Resource Spotlight: Community Outreach and Engagement

May 11, 2020

By Mary Beth Terry, PhD, and Kimberly Burke

The Community Outreach and Engagement Office (COE) at the Herbert Irving Comprehensive Cancer Center (HICCC) brings together a team of experienced researchers, clinicians and community health educators.

Our team works to understand the needs of the communities and patients served by the HICCC and remove access barriers to cancer prevention, screening, treatment and survivorship services.  Our mission is to reduce the burden of cancer and cancer disparities, specifically in the center’s catchment area by 1) monitoring the cancer burden in our catchment area 2) conducting outreach to ensure communities have access to evidence-based prevention and treatment services 3) facilitating community based research approaches and 4) engaging communities to support and implement community educational research and policy initiatives.

#### [Records supplied]
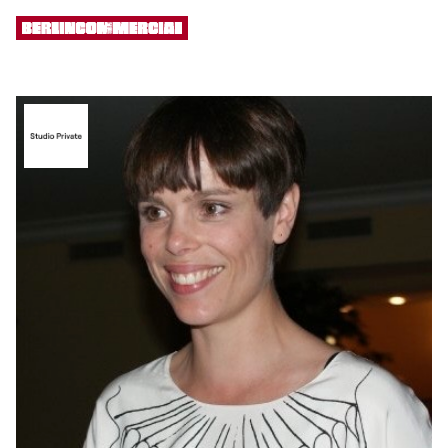
[ MENU ]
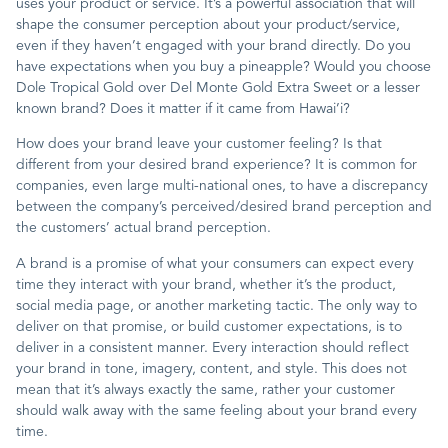
uses your product or service. It’s a powerful association that will
shape the consumer perception about your product/service,
Contact
even if they haven’t engaged with your brand directly. Do you
have expectations when you buy a pineapple? Would you choose
Dole Tropical Gold over Del Monte Gold Extra Sweet or a lesser
known brand? Does it matter if it came from Hawai’i?
How does your brand leave your customer feeling? Is that
different from your desired brand experience? It is common for
companies, even large multi-national ones, to have a discrepancy
between the company’s perceived/desired brand perception and
the customers’ actual brand perception.
A brand is a promise of what your consumers can expect every
time they interact with your brand, whether it’s the product,
social media page, or another marketing tactic. The only way to
deliver on that promise, or build customer expectations, is to
deliver in a consistent manner. Every interaction should reflect
your brand in tone, imagery, content, and style. This does not
mean that it’s always exactly the same, rather your customer
should walk away with the same feeling about your brand every
time.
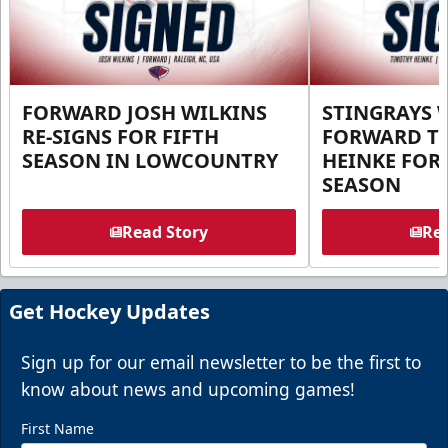
FORWARD JOSH WILKINS
STINGRAYS 
RE-SIGNS FOR FIFTH
FORWARD T
SEASON IN LOWCOUNTRY
HEINKE FOR 
SEASON
Read Story
Rea
Get Hockey Updates
Sign up for our email newsletter to be the first to
know about news and upcoming games!
First Name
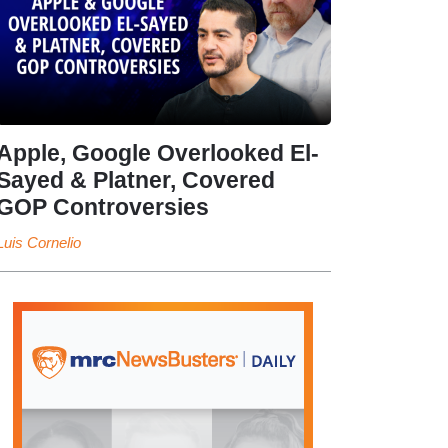
Apple, Google Overlooked El-
Sayed & Platner, Covered
GOP Controversies
Luis Cornelio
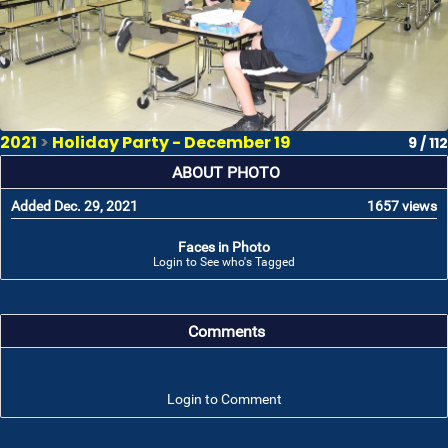
2021
>
Holiday Party - December 19
9 / 112
ABOUT PHOTO
Added Dec. 29, 2021
1657 views
Faces in Photo
Login to See who's Tagged
Comments
Login to Comment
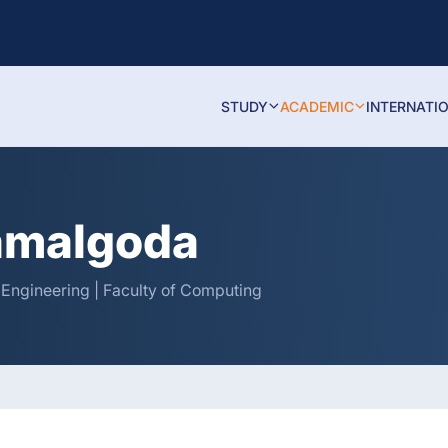
STUDY
ACADEMIC
INTERNATI
amalgoda
 Engineering | Faculty of Computing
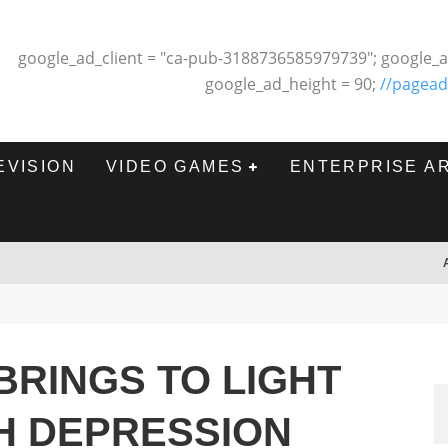
google_ad_client = "ca-pub-3188736585979739"; google_a
google_ad_height = 90;
//pagead
EVISION
VIDEO GAMES
ENTERPRISE A
BRINGS TO LIGHT
H DEPRESSION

#### [List of tasks]
1. According to the resource spotlight, who does the Community Outreach and Engagement Office bring together?
2. Reproduce the resource spotlight word for word from "The Community Outreach" to "community health educators.".

#### [Responses for each task]
1. A team of experienced researchers, clinicians and community health educators.

2.
The Community Outreach and Engagement Office (COE) at the Herbert Irving Comprehensive Cancer Center (HICCC) brings together a team of experienced researchers, clinicians and community health educators.